Ja, jetzt is' es wieder soweit, die Stadt ist vollgepflastert mit
häßlichen Plakaten, die uns sagen: es ist wieder Filmfest München
und zwar vom 30.6. bis 7.7.2001. Für's Plakat wurde diesmal Frau
Monroe mißbraucht, und wie (fast) jedes Jahr weiß wieder kein
Mensch wieso nun gerade dieses Motiv, in diesem Fall die Ikonen der
Ikonen, auf dem Plakat gelandet ist. Denn keine Monroe
Retrospektive (die sich der Herr Oehmann so sehnlichst gewünscht
hatte) und auch kein Film mit ihr befinden sich im Programm. Wieso
nicht ein Plakat mit Jacqueline Bisset, die mit dem CineMerit Award
und einer kleinen Reihe geehrt wird? Traut man dem Konterfeit von
Frau Bisset nicht zu, allen sofort zu signalisieren, daß es sich
bei der beworbenen Veranstaltung um ein "internationales"

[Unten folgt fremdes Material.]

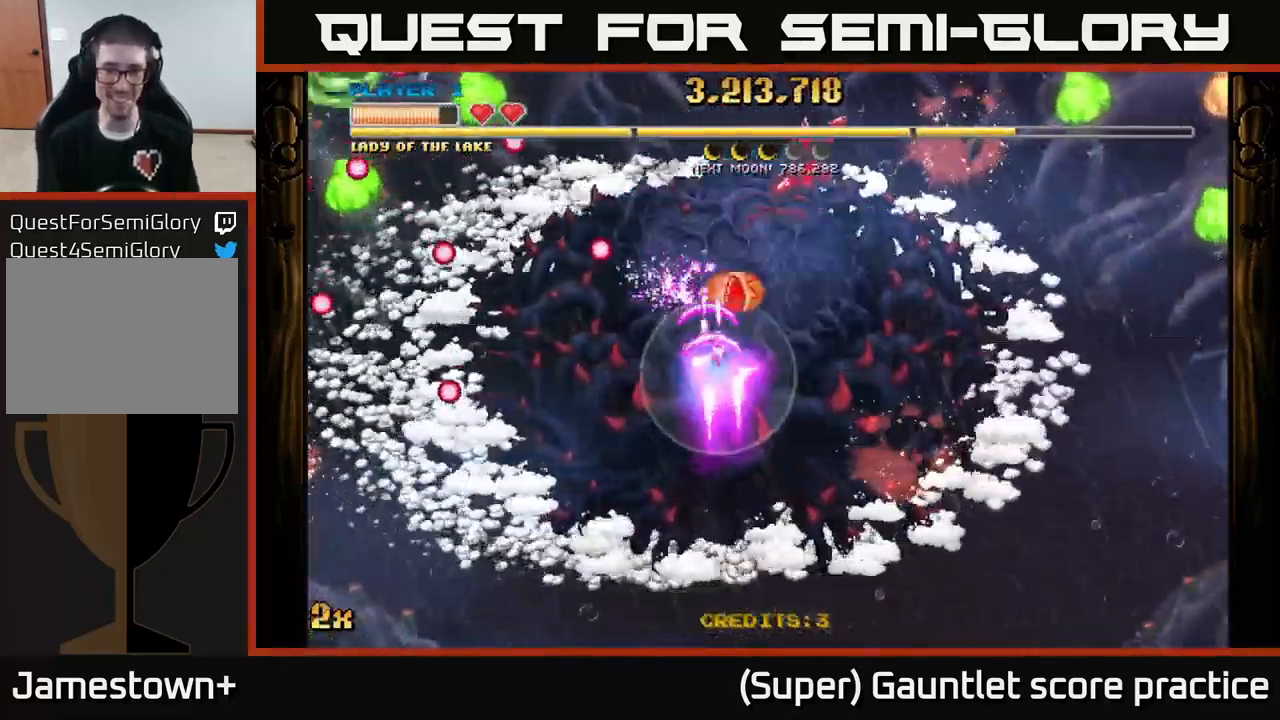
{"buttons": ["A"], "left_stick": "down-right", "events": [[33, "left_stick", "center"], [83, "left_stick", "down-right"]]}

Filmfestival handelt und nicht um eine Bratwurstwettesserei? Man
könnte jetzt sagen, das zeugt wieder von der Münchnerischen Sucht
recht weltmännisch daherzukommen, was gerade solchen
Veranstaltungen immer im Weg steht - oder sind es diese
Veranstaltungen, die der Stadt (zu einem Teil) dieses wenig
schmeichelhafte Image geben? Wir wissen nicht wirklich was hinter
der Münchner Marilyn steht, und so bleibt es ein Rätsel, dessen
Lösung vermutlich nur der Eberhard Hauff persönlich kennt. Apropos
Hauff: er hat dieses Jahr keine Einleitung für die Filmfest
Illustrierte geschrieben - Gott sei Dank - oder vielleicht doch
leider? Insgeheim haben wir doch gehofft, daß er seinen
hochnotpeinlichen Rap-Text des letzten Jahres noch zu toppen
versucht... aber wie gesagt: leider hat er es nicht getan.

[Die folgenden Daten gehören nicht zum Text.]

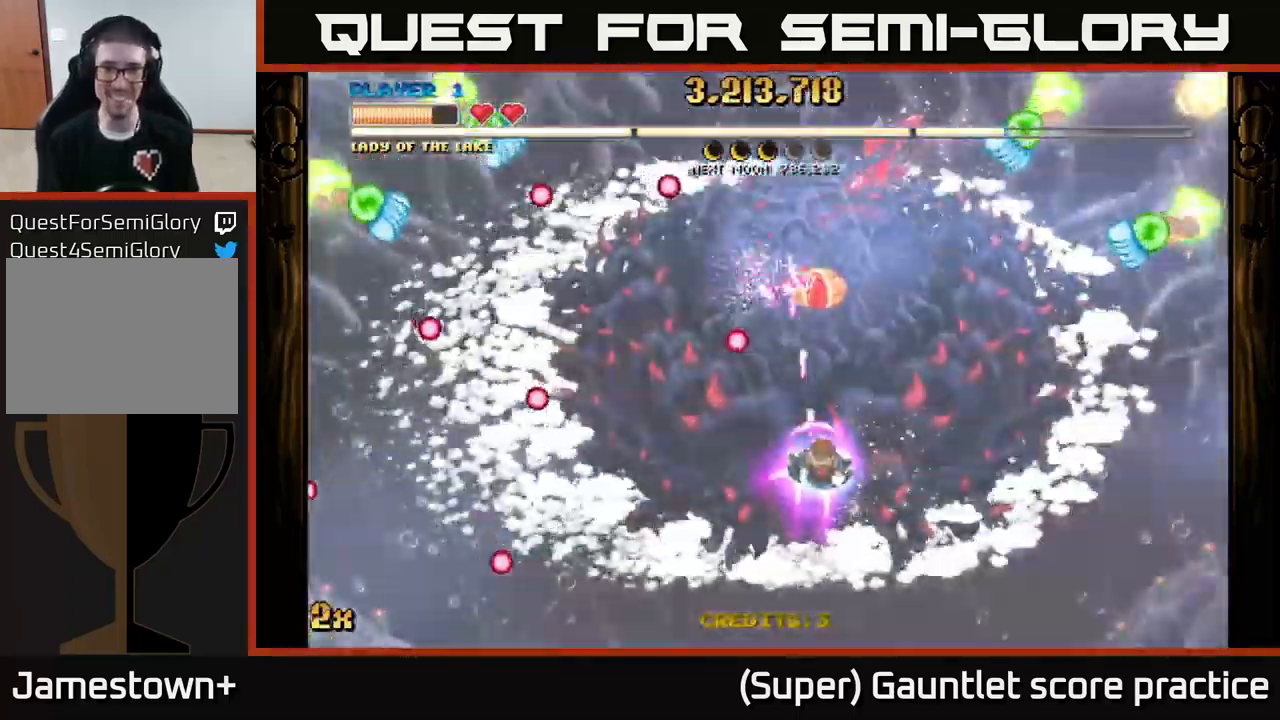
{"buttons": ["A"], "left_stick": "down-right", "events": []}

Doch leiten tut er das Festival nach wie vor und dementsprechend
hat sich auch kaum was geändert. Man hat zwar dieses Jahr etwas
weniger Filme im Angebot, übersichtlicher wurde das Fest deswegen
nicht. Denn trotz dem Verschwinden der französichen Reihe gibt es
wohl mehr Reihen denn je. Und das funktioniert indem man z.B. die
Reihe World Cinema nochmal in eine kleine Spezial Reihe mit dem
Titel "Der besondere Blick" ausdifferenziert oder indem man drei,
vier Werkschauen bzw. Porträts von Filmaktiven veranstaltet, die es
bisher auf drei oder auch ein paar mehr Filme bringen oder von
deren Filmen man nicht einmal die Hälfte im Programm hat. Daß sich
unter den erwähnten Personen auch Jean-Pierre Jeunet (DELICATESSEN,
ALIEN 4 und sein neuer Film DIE FABELHAFTE WELT DER AMÉLIE) und
Terence Davis (DISTANT VOICES, STILL LIVE und der neue HAUS BELMONT
(THE HOUSE OF MIRTH)) befinden, ist schön und löblich - diese Filme
kann man auch gleich empfehlen, wenn man sie nicht eh schon
mehrfach gesehen hat. Aber übersichtlicher macht diese Anhäufung
von Reihen, Sondervorführungen, Porträts, Tributes und wie sie alle
heißen mögen den ganzen Münchner Gemischtwarenladen nicht. Mit
anderen Worten: es fehlt mal wieder am großen Konzept hinter dem
großen Anspruch. Der Anspruch wird diesmal zumindest mit einem
Symposium mit dem Titel "Die Zukunft der Bilder" erhoben. Da sind
dann durchaus interessante Referenten wie Percy Adlon, Harun
Farocki oder Knut Hickethier kostenlos zu hören, jedoch zu Zeiten
wo sonst überall die Filme laufen. Und das Hochschulfestival läuft
ja auch noch parallel. Und all' das ergibt halt mal wieder einen
bunten Flickerlteppich und kein Festival mit erkennbarem
Konzept.
Aber alles Schimpfen hilft ja wieder nichts. Und ein bißchen
Licht ins Dunkel wollen wir schon noch bringen. So lassen sich die
neuen Filme von James Toback HARVARD MAN, Julian Schnabel BEFORE
NIGHT FALLS und Todd Solondz STORYTELLING ungesehen empfehlen, da
sie zumindest interessant sein werden für den Freund des
mehr oder weniger unabhängigen amerikanischen Kinos. Tom DiCillo
DOUBLE WHAMMY reiht sich sehr schön in Liste seiner Vorgänger ein,
ein kleines schräges Oevre mit deutlichen Leitmotiven scheint hier
zu entstehen. Wie in LIVING IN OBLIVION und ECHT BLOND (THE REAL BLONDE)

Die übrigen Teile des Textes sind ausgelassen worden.